Hemcinslerimin zihinlerindeki Türkiye algısı beni huzursuz ediyor. Bu kadınlardan biri Türkiye ye hiç gelmemiş, diğeri on sene evvel turistik bir gezi yapmış. O kadar. Ancak zihinlerinde son derece sabit bir Türkiye algısı var. Bu resme göre Türkiye, erkeklerin kadınları devamlı ezdiği, kadınların hem babaları hem kocaları hem de genel anlamıyla sistem tarafından sürekli ezildikleri bir uzak memleketten ibaret.
Gerek İtalyan gerek İspanyol hemcinsime, Türkiye deki ataerkil kalıpları ve yapıları benim de sorguladığımı ifade ettikten sonra, kocaman bir AMA cümlesi kurma gereği duyuyorum.
"... Ama unutmayalım ki ataerkillik evrensel bir meseledir. Türkiye ye özgü bir hadise değil. Ne de Doğu toplumlarına ya da Müslüman toplumlara özgüdür erkek egemen yapı. Ataerkillik tüm dünyada geçerliliğini halen korumakta, ülkeden ülkeye değişen ataerkilliğin dereceleri ve biçimleri. Bu bağlantıyı göremezsek, bazı ülkeler bu meseleyi çoktan aşmış yanılgısına düşebiliriz. Doğulu hemcinslerine mesafeyle, adeta acıyarak bakan Batılı kadın yaklaşımı büyük bir yanılgıdır. Prototiptir. Önyargılar ve genellemelerle beslenir.
... Ve ataerkillik sadece erkeklerin kadını ezmesi olarak algılanmamalı. Baskın erkeklik modeline uymayan tüm erkeklik halleri nin de horlandığı bir sistem olarak algılanmalı. Kısacası ataerkillik kadınları değil sadece erkekleri de ezer, ezebilir. Öte yandan bu sistemde kadınlar da birbirini ezer.
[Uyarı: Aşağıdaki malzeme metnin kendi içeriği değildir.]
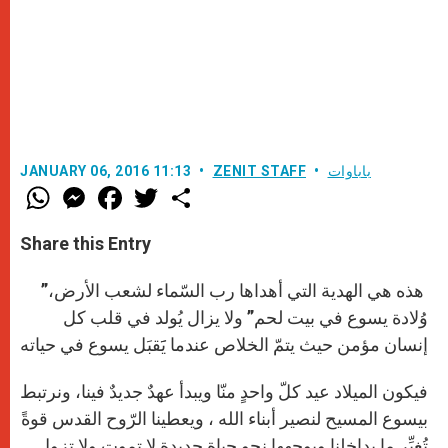
باباوات
ZENIT STAFF
JANUARY 06, 2016 11:13
W
M
F
T
S
h
e
a
w
h
a
s
c
i
a
t
s
e
t
r
Share this Entry
s
e
b
t
e
A
n
o
e
p
g
o
r
هذه هي الهدية التي أهداها رب السّماء لشعب الأرض،”
p
e
k
r
وُلادة يسوع في بيت لحم” ولا يزال يُولد في قلب كل
إنسان مؤمن حيث يتمّ الخلاص عندما يََقبَل يسوع في حياته
فيكون الميلاد عيد كلّ واحدٍ منّا ويبدأ عهدٌ جديدٌ فينا، ونرتبط
بيسوع المسيح لنصير أبناء الله ، ويعطينا الرّوح القدس قوةً
تُغيِّر ما بداخلنا ويوجهها نحو حياة جديدة لا تموت ولا تزول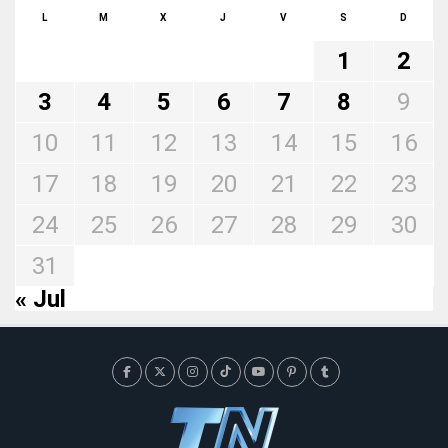
L
M
X
J
V
S
D
1
2
3
4
5
6
7
8
9
10
11
12
13
14
15
16
17
18
19
20
21
22
23
24
25
26
27
28
29
30
31
« Jul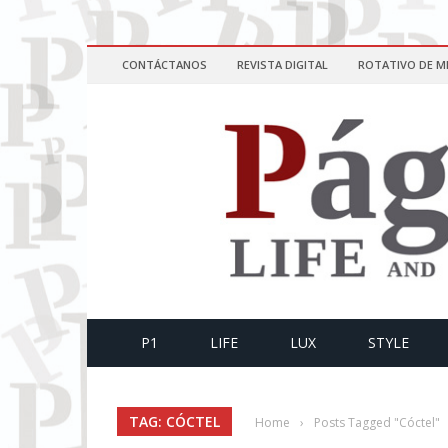
CONTÁCTANOS
REVISTA DIGITAL
ROTATIVO DE M
P1
LIFE
LUX
STYLE
TAG: CÓCTEL
Home
›
Posts Tagged "Cóctel"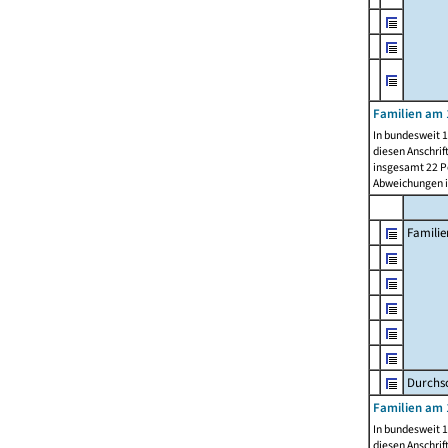
Familien am 
In bundesweit 1
diesen Anschrif
insgesamt 22 Pe
Abweichungen i
Familie
Durchsc
Familien am 
In bundesweit 1
diesen Anschrif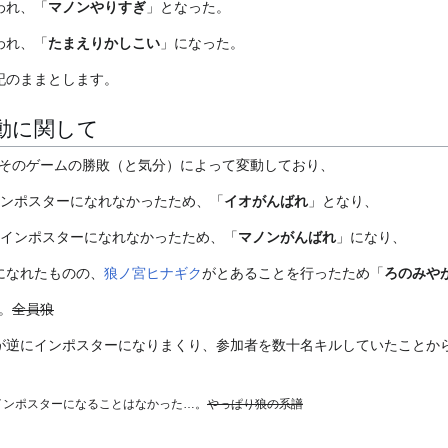
行われ、「
マノンやりすぎ
」となった。
行われ、「
たまえりかしこい
」になった。
記のままとします。
動に関して
そのゲームの勝敗（と気分）によって変動しており、
インポスターになれなかったため、「
イオがんばれ
」となり、
もインポスターになれなかったため、「
マノンがんばれ
」になり、
になれたものの、
狼ノ宮ヒナギク
がとあることを行ったため「
ろのみや
。
全員狼
が逆にインポスターになりまくり、参加者を数十名キルしていたことか
インポスターになることはなかった…。
やっぱり狼の系譜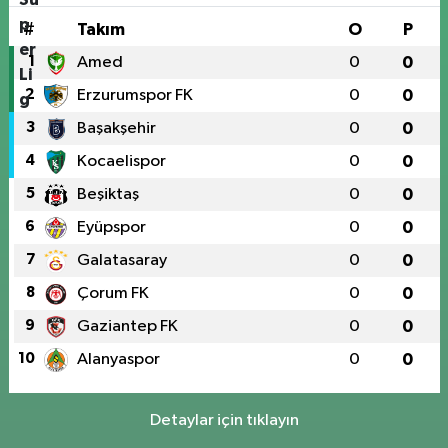
#
Takım
O
P
1
Amed
0
0
2
Erzurumspor FK
0
0
3
Başakşehir
0
0
4
Kocaelispor
0
0
5
Beşiktaş
0
0
6
Eyüpspor
0
0
7
Galatasaray
0
0
8
Çorum FK
0
0
9
Gaziantep FK
0
0
10
Alanyaspor
0
0
Detaylar için tıklayın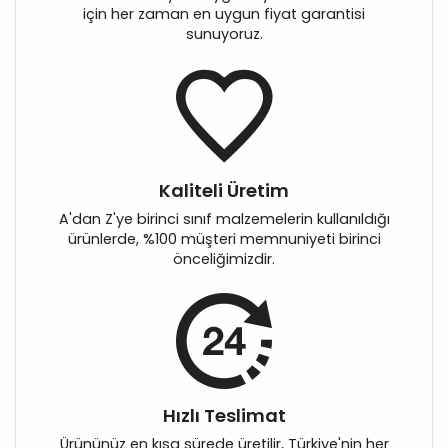
için her zaman en uygun fiyat garantisi
sunuyoruz.
Kaliteli Üretim
A'dan Z'ye birinci sınıf malzemelerin kullanıldığı
ürünlerde, %100 müşteri memnuniyeti birinci
önceliğimizdir.
Hızlı Teslimat
Ürününüz en kısa sürede üretilir, Türkiye'nin her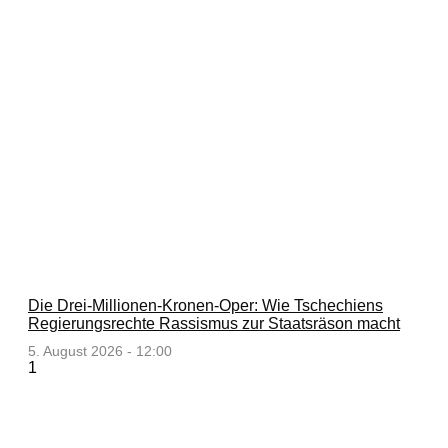
Die Drei-Millionen-Kronen-Oper: Wie Tschechiens
Regierungsrechte Rassismus zur Staatsräson macht
5. August 2026 - 12:00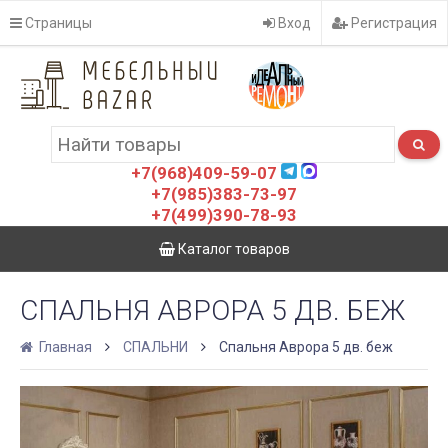
Страницы
Вход
Регистрация
+7(968)409-59-07
+7(985)383-73-97
+7(499)390-78-93
Каталог товаров
СПАЛЬНЯ АВРОРА 5 ДВ. БЕЖ
Главная
СПАЛЬНИ
Спальня Аврора 5 дв. беж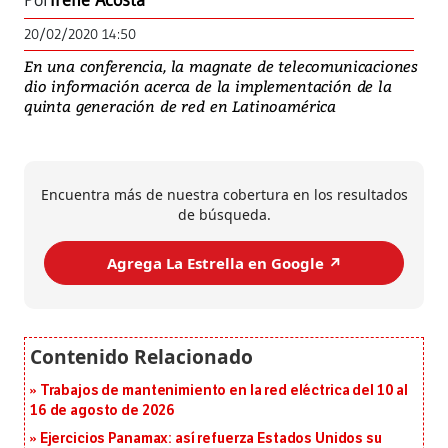
Por
Irene Acosta
20/02/2020 14:50
En una conferencia, la magnate de telecomunicaciones
dio información acerca de la implementación de la
quinta generación de red en Latinoamérica
Encuentra más de nuestra cobertura en los resultados
de búsqueda.
Agrega La Estrella en Google ↗️
Trabajos de mantenimiento en la red eléctrica del 10 al
16 de agosto de 2026
Ejercicios Panamax: así refuerza Estados Unidos su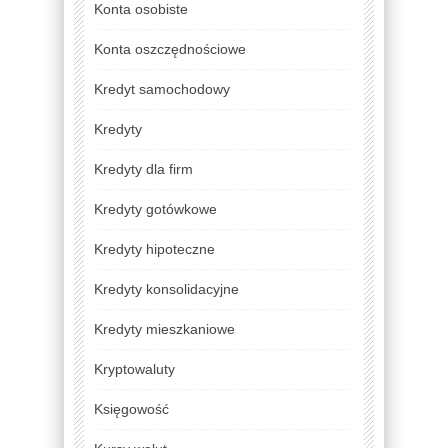
Konta osobiste
Konta oszczędnościowe
Kredyt samochodowy
Kredyty
Kredyty dla firm
Kredyty gotówkowe
Kredyty hipoteczne
Kredyty konsolidacyjne
Kredyty mieszkaniowe
Kryptowaluty
Księgowość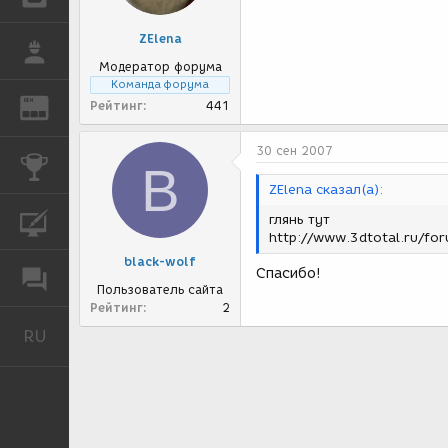
ZElena
РАБОТА
Модератор форума
Команда форума
REN
Рейтинг
441
ЖУРНАЛ
30 сен 2007
КОНКУРСЫ
B
ZElena сказал(а):
глянь тут
КУРСЫ
http://www.3dtotal.ru/f
black-wolf
Спасибо!
ФОРУМ
Пользователь сайта
Рейтинг
2
RU
Русский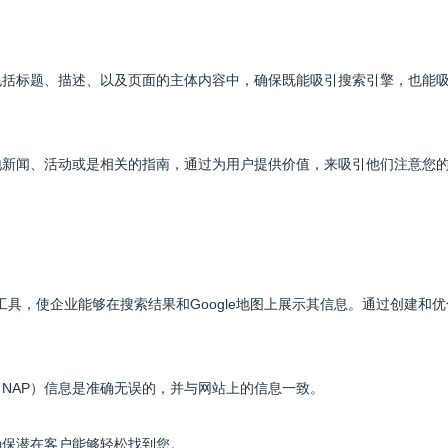
，包括标题、描述、以及页面的主体内容中，确保既能吸引搜索引擎，也能
当地新闻、活动或是相关的指南，通过为用户提供价值，来吸引他们注意您
一个极好的工具，使企业能够在搜索结果和Google地图上展示其信息。通过创建和
（NAP）信息是准确无误的，并与网站上的信息一致。
确保潜在客户能够轻松找到您。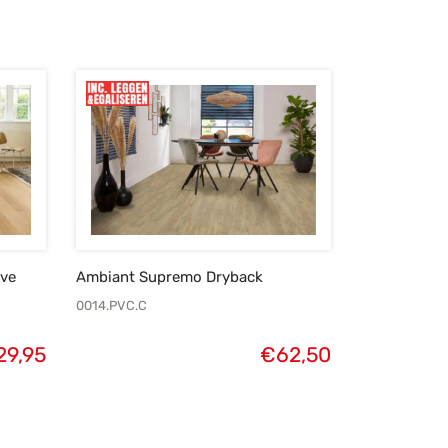
ive
Ambiant Supremo Dryback
0014.PVC.C
29,95
€
62,50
Ataerkillik çok daha karmaşık bir güç ilişkisidir.
... Ve unutmayalım ki Türkiye pek çok konuda olduğu gibi bu konuda da sentezler ve nüanslar ülkesidir. Bir yandan töre cinayetlerinin yaşanabildiği bir ülke; ama bir yandan da hukukuyla, toplumsal ve kültürel yapısıyla kadınları öne çıkaran bir mayası vardır. Bu iki farklı unsur aynı anda ele alınmadıkça bu ülke anlaşılamaz.
... Ve Türkiye de Cumhuriyet in başından beri, hatta Osmanlı nın son döneminden bu yana gelişen, serpilen bir bilinç düzeyi var. Türkiye de medya, akademi gibi alanlar başta olmak üzere pek çok sahada kadınlar çok sayıda ve son derece aktif bir şekilde çalışmakta. Bir de bunun dışında pek çok aktivist kadın var. Bağımsız ve tek başına. Ne yazık ki iş siyasete gelince kadınların oranı hızla düşmekte...
... Ve Müslüman kadın eşittir ezilen kadın özdeşleşmesini aşmak zorundadır Batı medyası."
Bunları konuşuyoruz uzun uzun. İçten içe kafamı kurcalayan soru: Nasıl oluyor da Avrupa nın bu kadar yakınındayız -hem tarihsel hem coğrafi olarak-, nasıl oluyor da AB sürecini iyi kötü düşe kalka yaşamaktayız; ama Avrupalı kadınlar tarafından bu kadar az biliniyor, az anlaşılıyoruz?